# Work required
Copy out each line of the data that contains the word "vein".

# Information shown
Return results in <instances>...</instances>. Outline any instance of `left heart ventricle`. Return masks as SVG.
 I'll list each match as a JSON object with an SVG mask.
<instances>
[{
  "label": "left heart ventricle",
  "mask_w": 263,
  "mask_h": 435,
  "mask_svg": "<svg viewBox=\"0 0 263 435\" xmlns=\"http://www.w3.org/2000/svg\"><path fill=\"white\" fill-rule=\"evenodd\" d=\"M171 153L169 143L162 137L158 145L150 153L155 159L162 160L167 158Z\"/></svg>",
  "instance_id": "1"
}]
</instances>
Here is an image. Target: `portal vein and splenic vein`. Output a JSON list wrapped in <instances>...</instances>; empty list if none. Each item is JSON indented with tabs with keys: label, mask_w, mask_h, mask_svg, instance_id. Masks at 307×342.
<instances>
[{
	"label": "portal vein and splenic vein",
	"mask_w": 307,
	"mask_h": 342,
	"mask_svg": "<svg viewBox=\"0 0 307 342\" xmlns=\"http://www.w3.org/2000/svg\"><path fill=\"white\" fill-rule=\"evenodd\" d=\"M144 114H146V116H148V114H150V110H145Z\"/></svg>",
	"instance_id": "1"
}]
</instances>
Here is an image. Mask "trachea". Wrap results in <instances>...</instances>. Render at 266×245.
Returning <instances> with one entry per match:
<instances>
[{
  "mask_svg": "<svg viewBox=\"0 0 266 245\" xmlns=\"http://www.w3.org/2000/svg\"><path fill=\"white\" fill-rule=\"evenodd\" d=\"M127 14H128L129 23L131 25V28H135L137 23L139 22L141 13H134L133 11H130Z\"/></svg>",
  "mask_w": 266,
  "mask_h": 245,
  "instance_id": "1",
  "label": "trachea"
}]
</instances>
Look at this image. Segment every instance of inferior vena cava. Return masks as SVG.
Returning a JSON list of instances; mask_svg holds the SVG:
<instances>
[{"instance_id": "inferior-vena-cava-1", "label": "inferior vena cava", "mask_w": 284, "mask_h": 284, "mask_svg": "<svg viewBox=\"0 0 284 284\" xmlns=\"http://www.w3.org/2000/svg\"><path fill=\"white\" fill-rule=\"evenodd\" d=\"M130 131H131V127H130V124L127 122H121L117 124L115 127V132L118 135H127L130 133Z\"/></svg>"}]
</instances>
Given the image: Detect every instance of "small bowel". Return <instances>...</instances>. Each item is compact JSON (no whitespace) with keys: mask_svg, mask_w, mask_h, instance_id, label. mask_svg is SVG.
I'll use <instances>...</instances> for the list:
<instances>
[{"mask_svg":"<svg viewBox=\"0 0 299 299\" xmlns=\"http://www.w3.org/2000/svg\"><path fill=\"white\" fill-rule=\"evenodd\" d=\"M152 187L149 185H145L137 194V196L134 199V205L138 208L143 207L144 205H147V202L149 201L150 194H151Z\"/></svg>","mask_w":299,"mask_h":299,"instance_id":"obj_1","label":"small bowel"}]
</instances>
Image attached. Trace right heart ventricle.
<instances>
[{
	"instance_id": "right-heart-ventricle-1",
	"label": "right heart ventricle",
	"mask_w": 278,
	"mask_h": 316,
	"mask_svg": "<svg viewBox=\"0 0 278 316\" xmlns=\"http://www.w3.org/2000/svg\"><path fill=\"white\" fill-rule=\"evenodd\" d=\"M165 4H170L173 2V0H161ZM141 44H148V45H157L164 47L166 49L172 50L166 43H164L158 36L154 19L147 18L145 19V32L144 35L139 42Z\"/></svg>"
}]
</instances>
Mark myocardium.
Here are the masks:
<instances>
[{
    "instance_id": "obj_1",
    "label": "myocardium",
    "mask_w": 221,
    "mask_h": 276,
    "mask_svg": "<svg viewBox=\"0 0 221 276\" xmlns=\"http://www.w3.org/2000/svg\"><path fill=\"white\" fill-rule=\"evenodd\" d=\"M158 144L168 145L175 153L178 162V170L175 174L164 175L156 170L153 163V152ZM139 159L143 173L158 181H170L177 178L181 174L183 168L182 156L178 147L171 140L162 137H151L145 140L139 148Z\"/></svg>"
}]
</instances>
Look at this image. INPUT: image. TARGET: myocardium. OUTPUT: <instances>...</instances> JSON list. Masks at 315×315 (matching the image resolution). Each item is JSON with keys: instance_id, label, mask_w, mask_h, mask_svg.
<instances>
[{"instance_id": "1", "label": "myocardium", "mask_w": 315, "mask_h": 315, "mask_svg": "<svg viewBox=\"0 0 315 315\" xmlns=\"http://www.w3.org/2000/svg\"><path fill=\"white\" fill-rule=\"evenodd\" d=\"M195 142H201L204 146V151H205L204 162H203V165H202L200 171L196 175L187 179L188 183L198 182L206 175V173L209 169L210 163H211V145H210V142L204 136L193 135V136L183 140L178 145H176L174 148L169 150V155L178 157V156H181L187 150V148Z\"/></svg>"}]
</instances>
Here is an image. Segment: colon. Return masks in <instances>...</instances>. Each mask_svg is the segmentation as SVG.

# Answer to the exercise
Here is an image. Target: `portal vein and splenic vein`. Output a JSON list wrapped in <instances>...</instances>; empty list if none. Each item is JSON indented with tabs with keys: label, mask_w, mask_h, mask_svg, instance_id. Masks at 307×342.
	"label": "portal vein and splenic vein",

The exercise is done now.